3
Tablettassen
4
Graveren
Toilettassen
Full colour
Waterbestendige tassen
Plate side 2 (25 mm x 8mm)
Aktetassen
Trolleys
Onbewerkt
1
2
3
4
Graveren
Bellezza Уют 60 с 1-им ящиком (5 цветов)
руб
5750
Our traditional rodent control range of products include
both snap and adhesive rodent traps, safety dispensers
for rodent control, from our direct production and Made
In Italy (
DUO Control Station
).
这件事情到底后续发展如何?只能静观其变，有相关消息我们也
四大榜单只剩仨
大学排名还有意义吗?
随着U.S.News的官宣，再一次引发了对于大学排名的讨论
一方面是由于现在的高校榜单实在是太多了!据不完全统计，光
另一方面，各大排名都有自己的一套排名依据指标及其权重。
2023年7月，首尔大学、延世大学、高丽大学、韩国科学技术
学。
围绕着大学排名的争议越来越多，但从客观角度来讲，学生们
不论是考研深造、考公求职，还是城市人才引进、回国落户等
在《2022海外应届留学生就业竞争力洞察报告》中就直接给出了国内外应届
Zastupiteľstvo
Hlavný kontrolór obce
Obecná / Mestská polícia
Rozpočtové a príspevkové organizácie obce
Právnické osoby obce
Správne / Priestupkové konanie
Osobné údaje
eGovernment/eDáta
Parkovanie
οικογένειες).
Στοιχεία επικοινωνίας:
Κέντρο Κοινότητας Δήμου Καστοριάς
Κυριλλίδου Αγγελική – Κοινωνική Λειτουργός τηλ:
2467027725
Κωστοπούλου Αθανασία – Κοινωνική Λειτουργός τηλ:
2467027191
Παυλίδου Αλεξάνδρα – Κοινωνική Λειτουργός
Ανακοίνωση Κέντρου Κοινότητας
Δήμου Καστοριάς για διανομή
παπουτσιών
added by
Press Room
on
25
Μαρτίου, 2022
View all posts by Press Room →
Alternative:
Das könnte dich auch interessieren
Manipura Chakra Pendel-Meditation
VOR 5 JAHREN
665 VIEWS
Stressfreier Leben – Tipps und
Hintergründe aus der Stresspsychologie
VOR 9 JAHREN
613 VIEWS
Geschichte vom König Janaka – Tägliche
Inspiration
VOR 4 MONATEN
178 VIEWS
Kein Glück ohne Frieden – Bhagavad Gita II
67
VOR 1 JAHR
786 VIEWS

-- -- --

Try it ▸
Everything in the listing above needs to be copied exactly.

Answer section ▸
3
Tablettassen
4
Graveren
Toilettassen
Full colour
Waterbestendige tassen
Plate side 2 (25 mm x 8mm)
Aktetassen
Trolleys
Onbewerkt
1
2
3
4
Graveren
Bellezza Уют 60 с 1-им ящиком (5 цветов)
руб
5750
Our traditional rodent control range of products include
both snap and adhesive rodent traps, safety dispensers
for rodent control, from our direct production and Made
In Italy (
DUO Control Station
).
这件事情到底后续发展如何?只能静观其变，有相关消息我们也
四大榜单只剩仨
大学排名还有意义吗?
随着U.S.News的官宣，再一次引发了对于大学排名的讨论
一方面是由于现在的高校榜单实在是太多了!据不完全统计，光
另一方面，各大排名都有自己的一套排名依据指标及其权重。
2023年7月，首尔大学、延世大学、高丽大学、韩国科学技术
学。
围绕着大学排名的争议越来越多，但从客观角度来讲，学生们
不论是考研深造、考公求职，还是城市人才引进、回国落户等
在《2022海外应届留学生就业竞争力洞察报告》中就直接给出了国内外应届
Zastupiteľstvo
Hlavný kontrolór obce
Obecná / Mestská polícia
Rozpočtové a príspevkové organizácie obce
Právnické osoby obce
Správne / Priestupkové konanie
Osobné údaje
eGovernment/eDáta
Parkovanie
οικογένειες).
Στοιχεία επικοινωνίας:
Κέντρο Κοινότητας Δήμου Καστοριάς
Κυριλλίδου Αγγελική – Κοινωνική Λειτουργός τηλ:
2467027725
Κωστοπούλου Αθανασία – Κοινωνική Λειτουργός τηλ:
2467027191
Παυλίδου Αλεξάνδρα – Κοινωνική Λειτουργός
Ανακοίνωση Κέντρου Κοινότητας
Δήμου Καστοριάς για διανομή
παπουτσιών
added by
Press Room
on
25
Μαρτίου, 2022
View all posts by Press Room →
Alternative:
Das könnte dich auch interessieren
Manipura Chakra Pendel-Meditation
VOR 5 JAHREN
665 VIEWS
Stressfreier Leben – Tipps und
Hintergründe aus der Stresspsychologie
VOR 9 JAHREN
613 VIEWS
Geschichte vom König Janaka – Tägliche
Inspiration
VOR 4 MONATEN
178 VIEWS
Kein Glück ohne Frieden – Bhagavad Gita II
67
VOR 1 JAHR
786 VIEWS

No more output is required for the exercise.